- _Your instructions_:
As the answer, set down the lines below from the one containing "neck: (309, 145)" through the one containing "left knee: (348, 346)", exactly and inclusively, and no others.

- _Task inputs_:
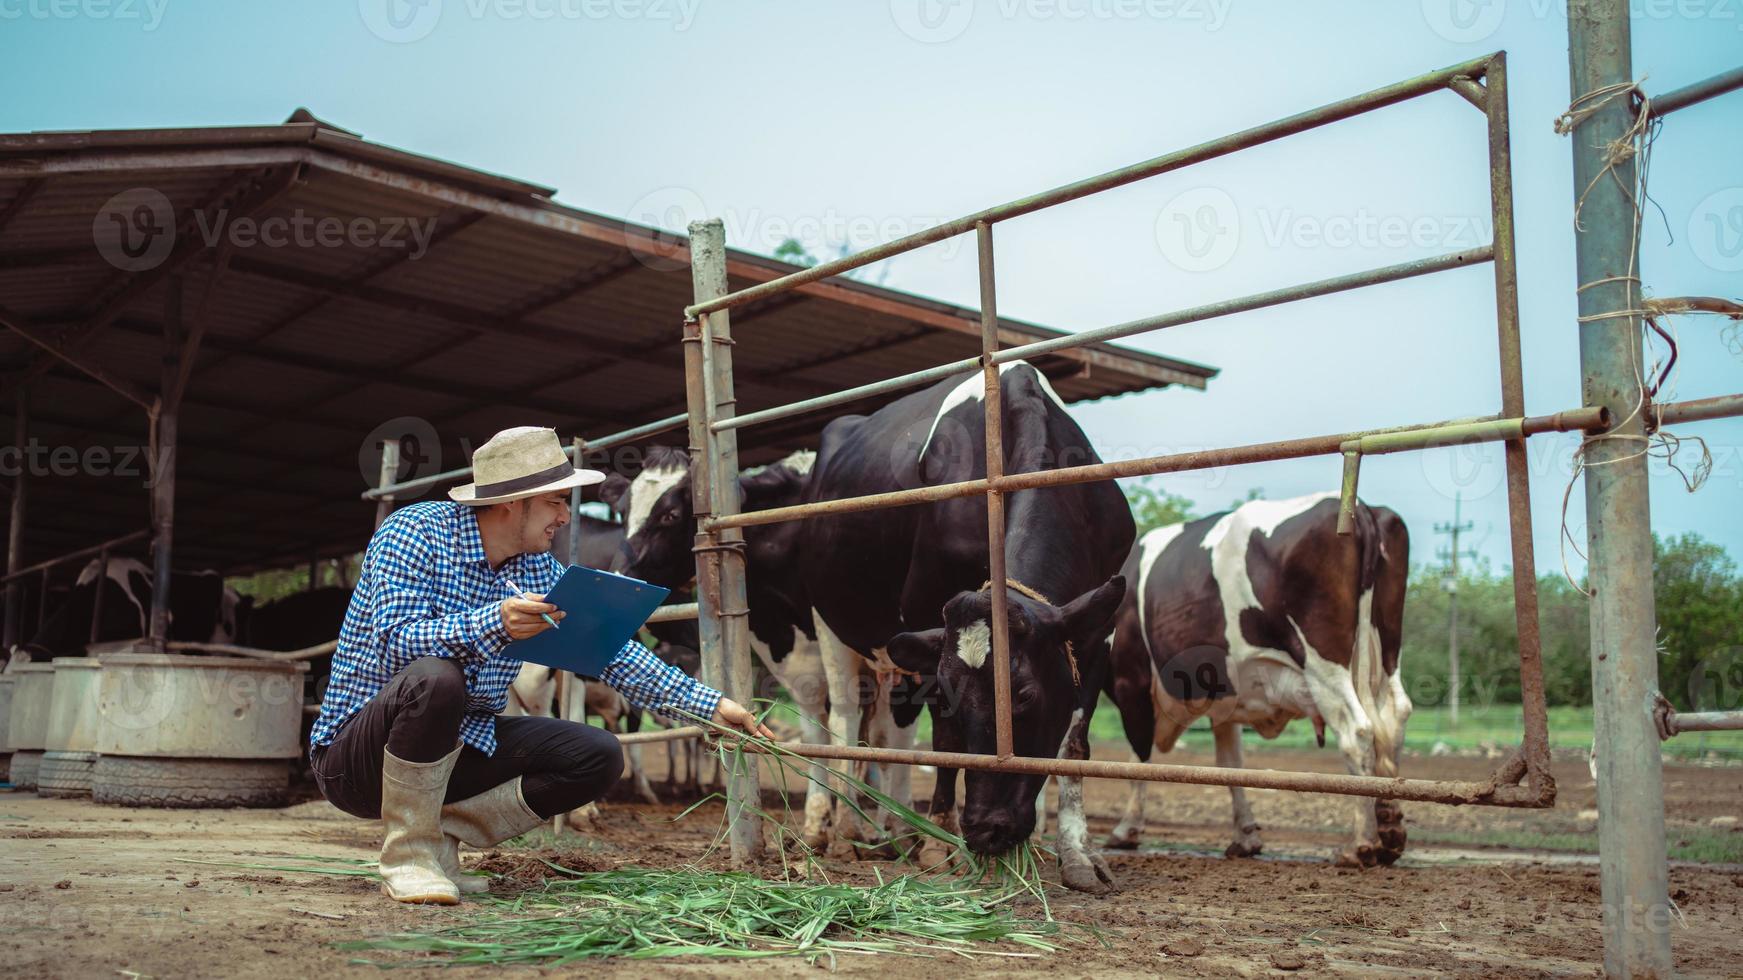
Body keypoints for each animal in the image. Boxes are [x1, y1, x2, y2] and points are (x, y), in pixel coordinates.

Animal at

...

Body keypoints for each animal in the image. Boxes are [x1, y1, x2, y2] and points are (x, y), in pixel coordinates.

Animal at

--

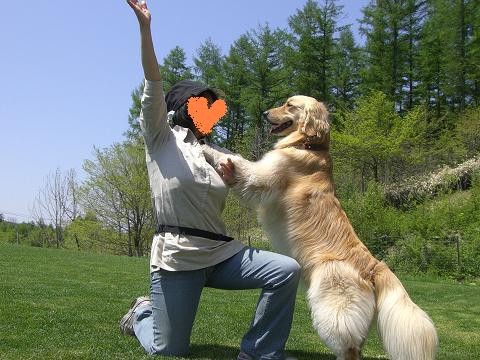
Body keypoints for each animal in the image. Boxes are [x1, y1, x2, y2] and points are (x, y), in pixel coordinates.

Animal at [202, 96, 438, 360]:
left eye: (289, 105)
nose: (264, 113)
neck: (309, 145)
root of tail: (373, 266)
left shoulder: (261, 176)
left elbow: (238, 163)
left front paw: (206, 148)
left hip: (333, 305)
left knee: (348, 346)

- _Solution for this exercise_:
neck: (309, 145)
root of tail: (373, 266)
left shoulder: (261, 176)
left elbow: (238, 163)
left front paw: (206, 148)
left hip: (333, 305)
left knee: (348, 346)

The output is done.